Dubbo - History

History

Evidence of habitation by Indigenous Australians dates back approximately 40,000 years.

The explorer, John Oxley, was the first European to report on the area now known as Dubbo in 1818. The first permanent settler in the area was Robert Dulhunty, described as one of the wealthiest citizens in the Australian colony at the time. There are records of squatters being given permission to set up large sheep and cattle stations in the area in 1824 but these were not maintained. Dulhunty occupied a property, known as Dubbo station (established in 1828), from the early 1830s on a squatting basis. With the passing of the Squatting Act in 1836 he took out a licence on the property.

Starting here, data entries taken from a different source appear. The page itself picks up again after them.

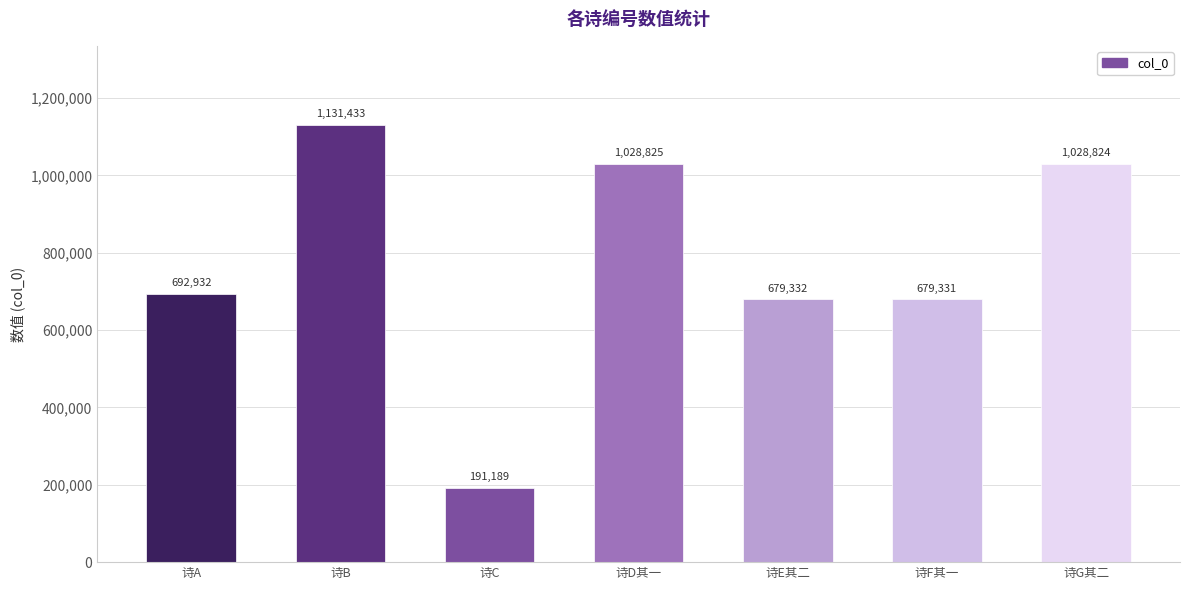

What is the label of the 5th bar from the left?

诗E其二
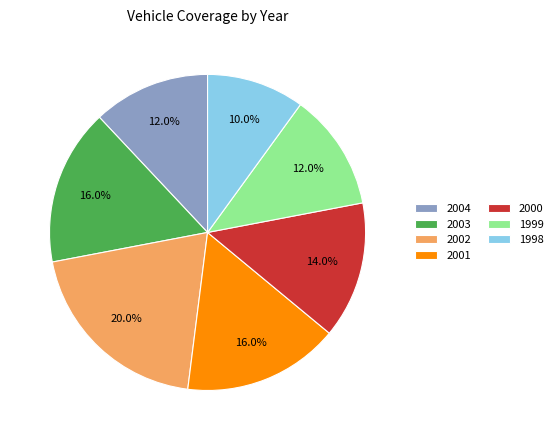

Between 1999 and 2002, which is larger?

2002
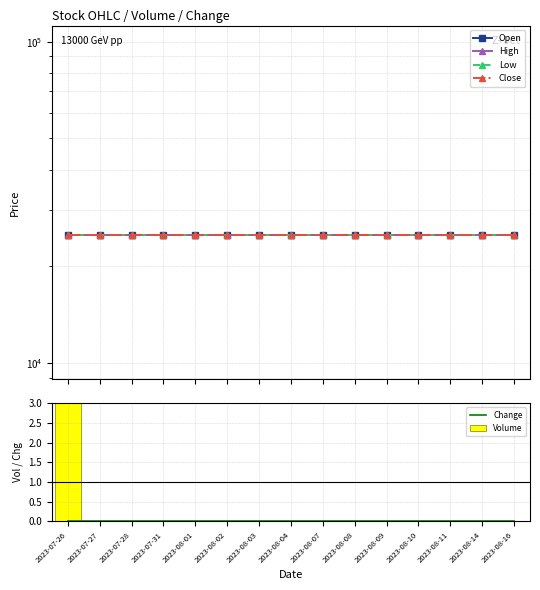

True or false: Close has a value of 25000 at 2023-08-16.

True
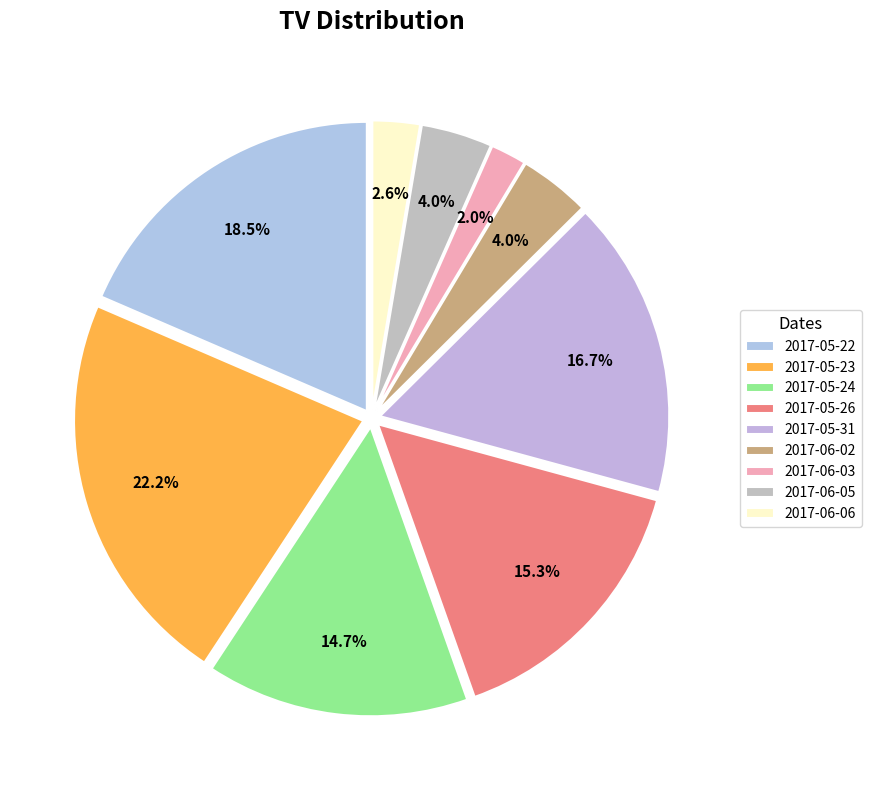

Is there any slice that represents more than half of the pie?

No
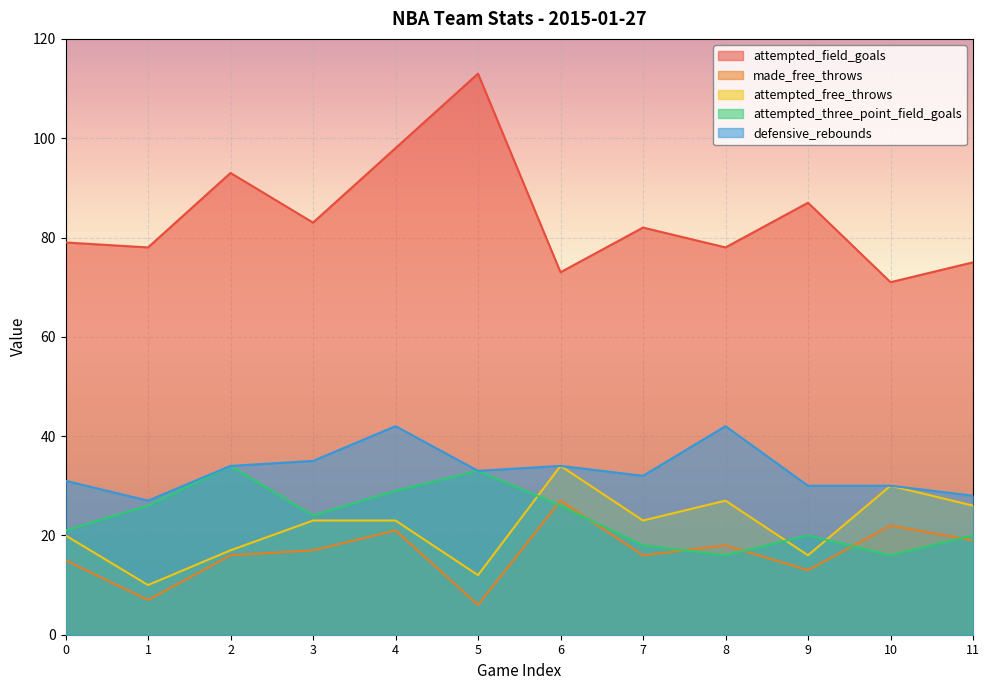

Reading right to left, extract all data points from this chart.

attempted_field_goals: 11=75	10=71	9=87	8=78	7=82	6=73	5=113	4=98	3=83	2=93	1=78	0=79
made_free_throws: 11=19	10=22	9=13	8=18	7=16	6=27	5=6	4=21	3=17	2=16	1=7	0=15
attempted_free_throws: 11=26	10=30	9=16	8=27	7=23	6=34	5=12	4=23	3=23	2=17	1=10	0=20
attempted_three_point_field_goals: 11=20	10=16	9=20	8=16	7=18	6=26	5=33	4=29	3=24	2=34	1=26	0=21
defensive_rebounds: 11=28	10=30	9=30	8=42	7=32	6=34	5=33	4=42	3=35	2=34	1=27	0=31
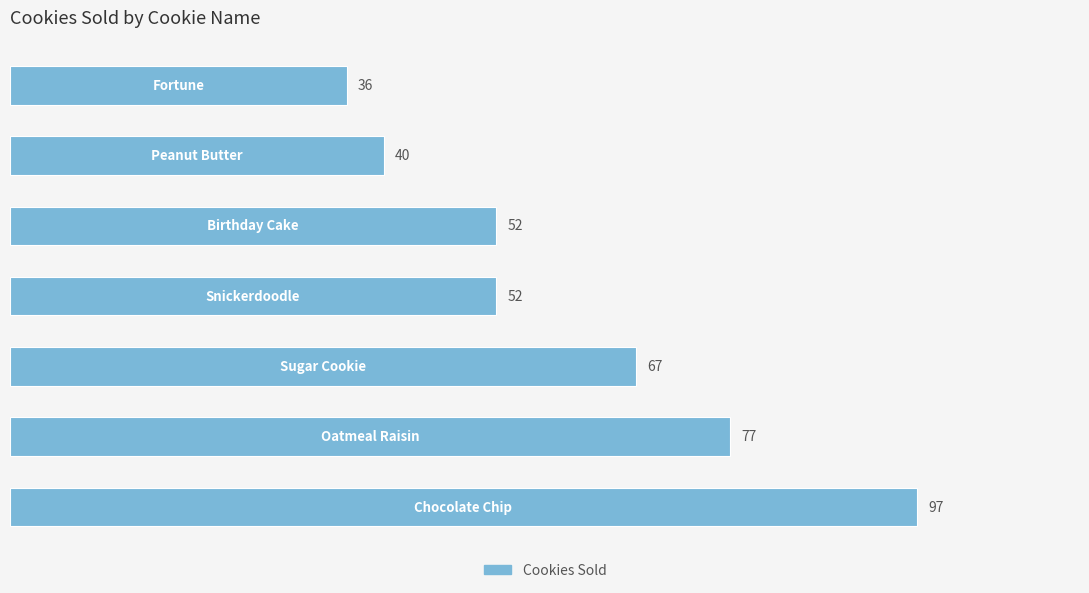

What is the sum of all values?

421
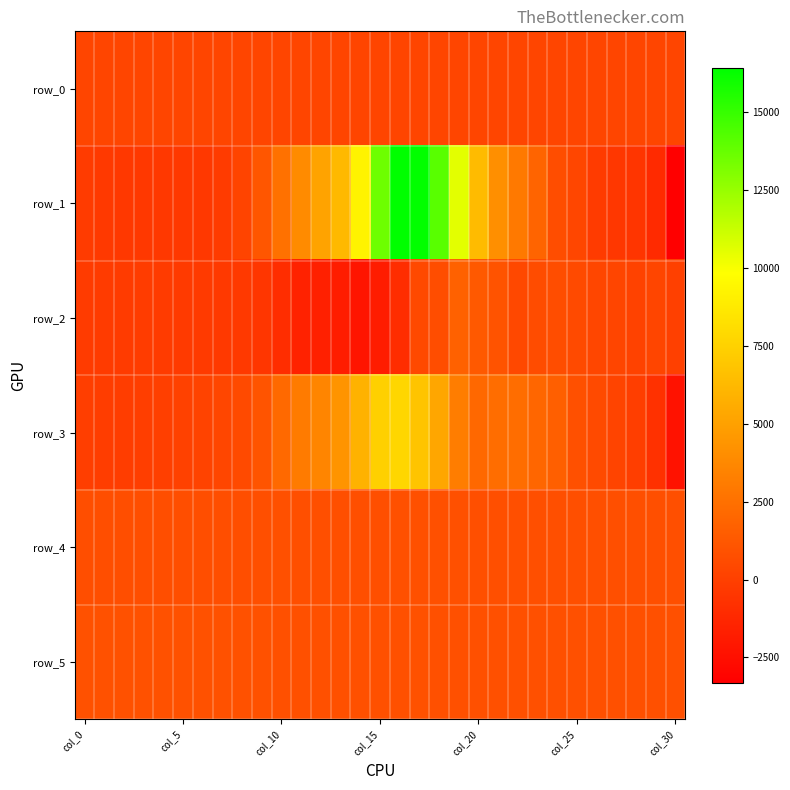

What is the maximum value for row_0?

282.2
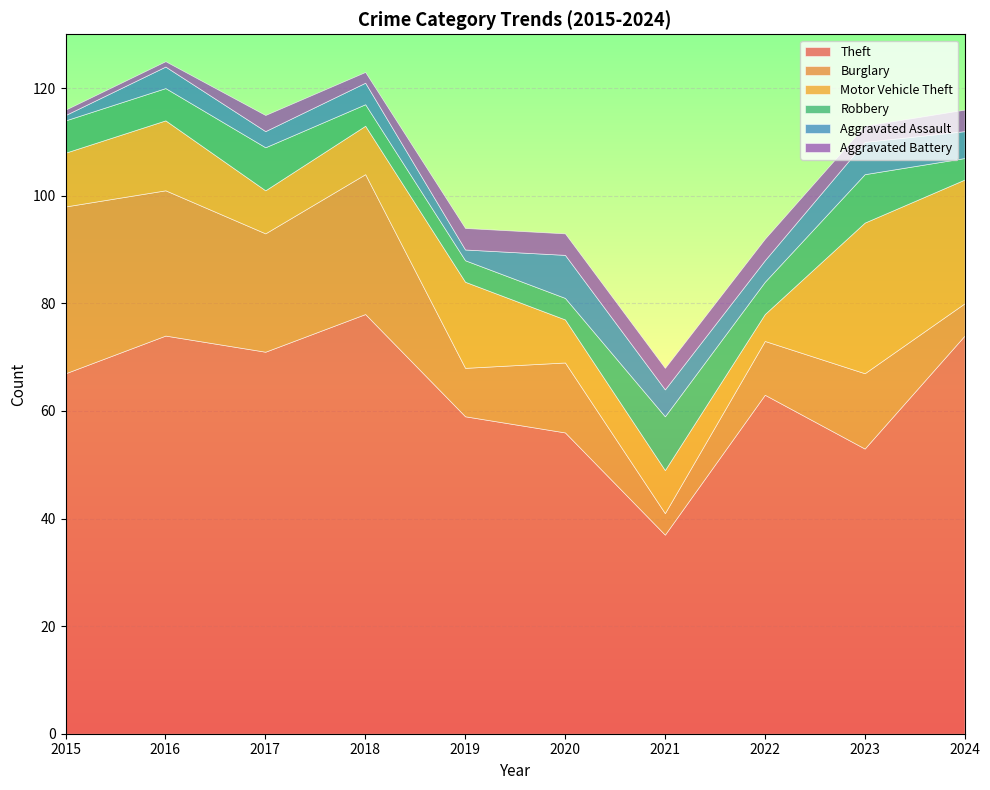

At how many categories does at least one series exceed 36?

10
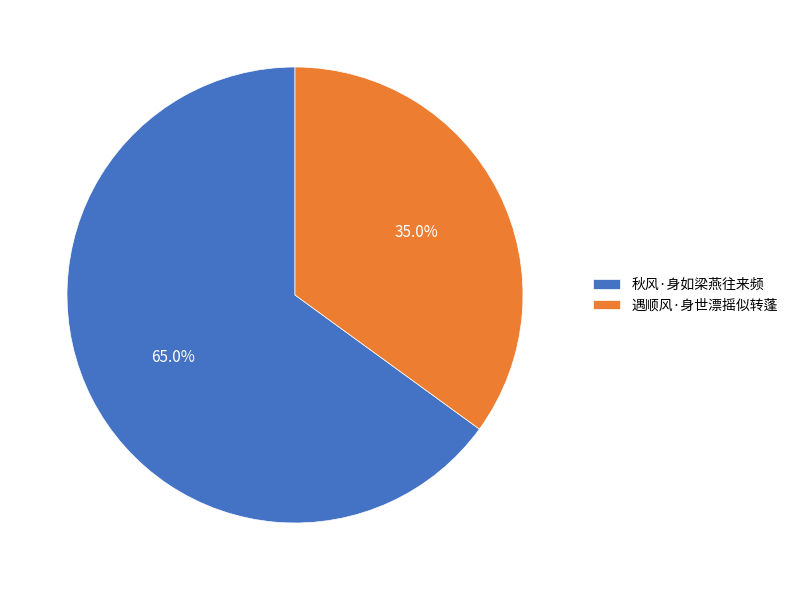

What is the ratio of the value at 秋风·身如梁燕往来频 to the value at 遇顺风·身世漂摇似转蓬?

1.9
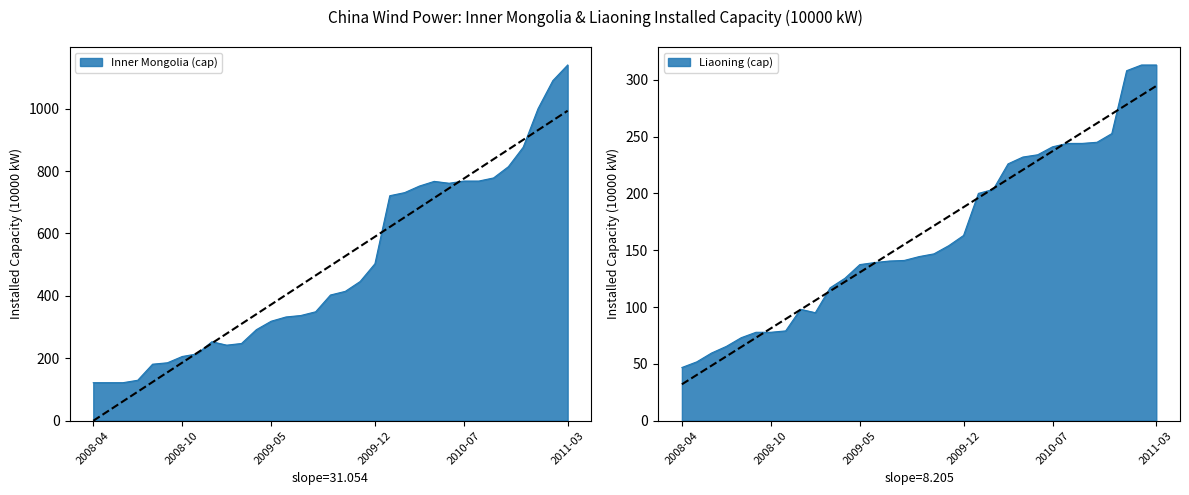

What is the greatest value displayed?

1140.0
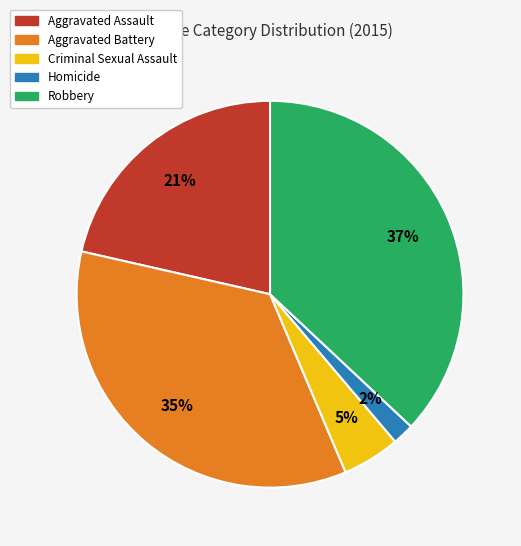

Is the sum of Criminal Sexual Assault and Homicide greater than half?

No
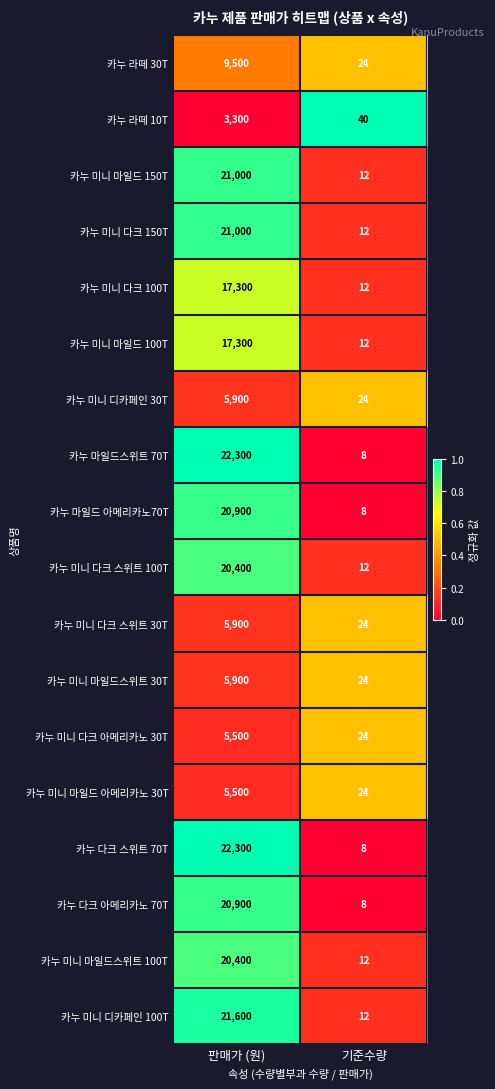

What is the sum of the 카누 라떼 30T values at 판매가 (원) and 기준수량?

9524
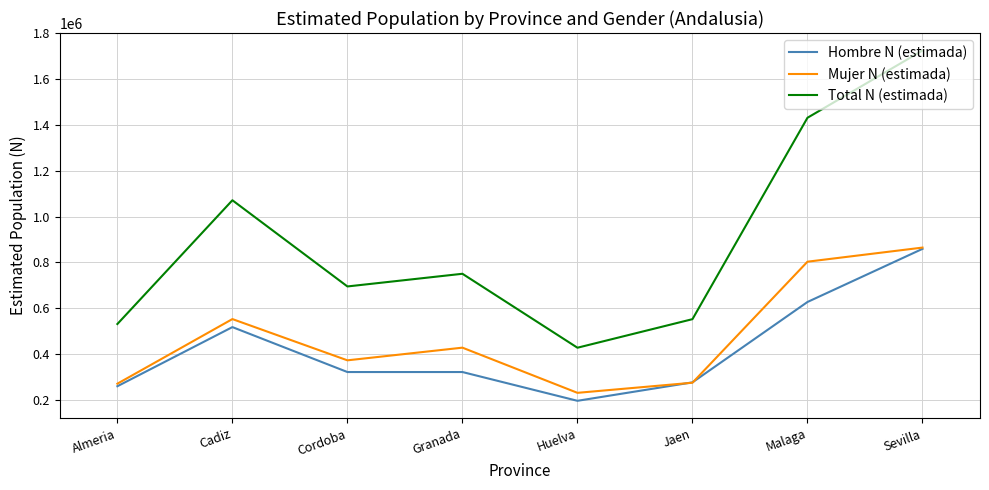

What is the approximate value of Total N (estimada) at Jaen, to the nearest 100?

552800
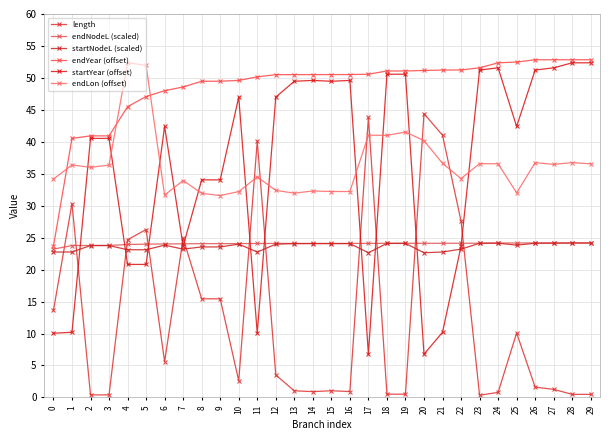

True or false: length and endYear (offset) cross at least once.

False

Dulhunty showed an affinity with Indigenous Australians, his party included some 40 Aborigines and he favoured using Aboriginal names for properties, including Dubbo. Dubbo is now thought to be a mispronunciation of the local Wiradjuri word "Thubbo" but because of a lack of precise records from Dulhunty at the time and an incomplete knowledge of the Wiradjuri language today there is some conjecture over the word's meaning. A popular current theory is the word means "red earth," consistent with the local landscape. It is also possible that Thubbo or Tubbo is Wiradjuri for "head covering" – a theory put forward to support this name is that the shape of Dulhunty's house may have looked like a hat to the local people.

Dundullimal Homestead is a farmhouse from that period, built around 1840 by John Maugham on his 26,000-acre (11,000 ha) sheep station. The building is one of the oldest homesteads still standing in western NSW and today is open to visitors.

In 1846, due to the number of settlers in the area, the government decided to establish a courthouse, police station and lock-up in the Dubbo area. A constables residence was completed in 1847 and a wooden slab construction courthouse and lock-up in early 1848. By this time, the settlement had only four buildings; the constables residence, courthouse and lock-up, a store and an inn.

Due to the lack of title for the land, in 1848 the storekeeper, Jean Emile Serisier, organised a petition asking for a land sale of town allotments. The plan was presented to the colony's Surveyor General in May 1849 by surveyor G. Boyle White. The settlement was gazetted as a village in November 1849 with the first land sales taking place in 1850. Population growth was slow until the Victorian gold rush of the 1860s brought an increase in north-south trade. The first bank was opened in 1867. Steady population growth saw the town proclaimed a municipality in 1872, when its population was 850. The railway extension of the main western railway from Wellington to Dubbo was formally opened on 1 February 1881. By 1897, Dubbo had a general store, Carrier Arms, a slab courthouse, a gaol and a police hut. The final section of the Molong to Dubbo railway opened in late May 1925.

Dubbo was officially proclaimed a city in 1966.